### Directive:
List every line below that contains the word "Gelephu", copying each line in full.

### Information given:
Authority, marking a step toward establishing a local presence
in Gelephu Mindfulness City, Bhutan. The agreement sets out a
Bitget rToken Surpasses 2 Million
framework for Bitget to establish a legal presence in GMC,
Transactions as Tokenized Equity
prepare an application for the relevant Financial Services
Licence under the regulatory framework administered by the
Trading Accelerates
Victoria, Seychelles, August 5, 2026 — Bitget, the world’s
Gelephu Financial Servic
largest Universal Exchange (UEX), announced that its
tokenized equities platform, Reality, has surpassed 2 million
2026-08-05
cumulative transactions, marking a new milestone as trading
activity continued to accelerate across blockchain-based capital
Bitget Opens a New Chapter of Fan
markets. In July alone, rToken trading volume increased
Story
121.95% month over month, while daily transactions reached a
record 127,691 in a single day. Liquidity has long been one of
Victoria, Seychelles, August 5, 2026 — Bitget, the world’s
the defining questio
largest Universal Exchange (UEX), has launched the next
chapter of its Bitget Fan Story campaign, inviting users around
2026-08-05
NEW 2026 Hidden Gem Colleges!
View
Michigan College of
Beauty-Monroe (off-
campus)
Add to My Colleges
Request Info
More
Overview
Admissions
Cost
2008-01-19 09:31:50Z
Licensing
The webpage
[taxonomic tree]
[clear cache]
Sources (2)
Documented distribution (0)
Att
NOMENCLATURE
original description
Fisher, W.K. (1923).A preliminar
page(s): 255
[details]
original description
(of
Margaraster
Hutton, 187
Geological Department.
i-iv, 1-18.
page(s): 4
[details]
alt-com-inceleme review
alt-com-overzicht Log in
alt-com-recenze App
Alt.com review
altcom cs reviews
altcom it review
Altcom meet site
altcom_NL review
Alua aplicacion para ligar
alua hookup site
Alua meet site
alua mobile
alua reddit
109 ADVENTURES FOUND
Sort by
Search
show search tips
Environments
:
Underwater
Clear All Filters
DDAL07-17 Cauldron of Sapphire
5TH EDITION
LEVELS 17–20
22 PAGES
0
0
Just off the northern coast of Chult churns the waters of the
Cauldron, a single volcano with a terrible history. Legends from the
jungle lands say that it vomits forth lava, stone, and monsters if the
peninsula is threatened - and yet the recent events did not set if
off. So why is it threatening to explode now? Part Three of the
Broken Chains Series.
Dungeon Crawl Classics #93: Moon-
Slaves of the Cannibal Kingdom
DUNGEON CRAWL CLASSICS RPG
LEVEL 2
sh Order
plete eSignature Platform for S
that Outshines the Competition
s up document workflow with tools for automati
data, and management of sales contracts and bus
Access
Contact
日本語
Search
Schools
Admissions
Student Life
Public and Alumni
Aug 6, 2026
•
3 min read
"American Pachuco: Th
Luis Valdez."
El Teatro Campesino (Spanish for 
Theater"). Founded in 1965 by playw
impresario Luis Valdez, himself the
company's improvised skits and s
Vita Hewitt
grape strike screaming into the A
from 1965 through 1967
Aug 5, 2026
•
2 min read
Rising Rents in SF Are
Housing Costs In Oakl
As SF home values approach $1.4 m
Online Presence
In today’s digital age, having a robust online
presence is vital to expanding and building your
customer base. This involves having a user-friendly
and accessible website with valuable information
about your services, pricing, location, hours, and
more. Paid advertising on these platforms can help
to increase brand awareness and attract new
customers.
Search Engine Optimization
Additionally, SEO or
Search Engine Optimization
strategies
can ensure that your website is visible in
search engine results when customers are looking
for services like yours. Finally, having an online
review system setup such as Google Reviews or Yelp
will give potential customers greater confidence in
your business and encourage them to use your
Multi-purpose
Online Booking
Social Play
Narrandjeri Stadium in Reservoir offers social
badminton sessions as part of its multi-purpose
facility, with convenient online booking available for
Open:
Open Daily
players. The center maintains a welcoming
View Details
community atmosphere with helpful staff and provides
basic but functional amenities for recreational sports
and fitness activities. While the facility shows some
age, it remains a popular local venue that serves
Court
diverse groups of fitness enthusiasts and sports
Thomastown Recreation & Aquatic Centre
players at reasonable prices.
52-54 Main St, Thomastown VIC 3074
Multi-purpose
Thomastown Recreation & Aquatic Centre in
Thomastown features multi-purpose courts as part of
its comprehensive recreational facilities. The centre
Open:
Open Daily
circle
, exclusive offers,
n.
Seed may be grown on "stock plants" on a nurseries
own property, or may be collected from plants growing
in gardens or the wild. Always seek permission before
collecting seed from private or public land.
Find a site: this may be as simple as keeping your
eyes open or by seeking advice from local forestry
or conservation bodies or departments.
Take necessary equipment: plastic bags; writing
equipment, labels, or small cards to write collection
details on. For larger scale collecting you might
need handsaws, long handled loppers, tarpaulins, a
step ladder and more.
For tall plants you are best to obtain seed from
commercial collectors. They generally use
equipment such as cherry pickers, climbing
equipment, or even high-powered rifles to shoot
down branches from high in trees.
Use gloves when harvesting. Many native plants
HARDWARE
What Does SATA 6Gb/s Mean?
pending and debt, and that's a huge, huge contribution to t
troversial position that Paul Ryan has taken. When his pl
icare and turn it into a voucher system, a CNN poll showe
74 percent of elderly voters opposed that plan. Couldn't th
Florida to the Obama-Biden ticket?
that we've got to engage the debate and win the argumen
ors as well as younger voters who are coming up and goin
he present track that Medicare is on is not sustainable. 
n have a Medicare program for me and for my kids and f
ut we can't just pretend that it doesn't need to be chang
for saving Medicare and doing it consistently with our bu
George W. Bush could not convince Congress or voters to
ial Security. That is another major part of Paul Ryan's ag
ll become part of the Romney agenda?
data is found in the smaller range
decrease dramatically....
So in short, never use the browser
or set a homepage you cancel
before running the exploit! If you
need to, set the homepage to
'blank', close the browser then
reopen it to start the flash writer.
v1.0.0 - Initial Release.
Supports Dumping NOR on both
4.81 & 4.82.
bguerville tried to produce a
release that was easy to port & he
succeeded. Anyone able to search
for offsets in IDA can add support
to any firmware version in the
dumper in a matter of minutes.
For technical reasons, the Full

### Problem solution:
in Gelephu Mindfulness City, Bhutan. The agreement sets out a
Gelephu Financial Servic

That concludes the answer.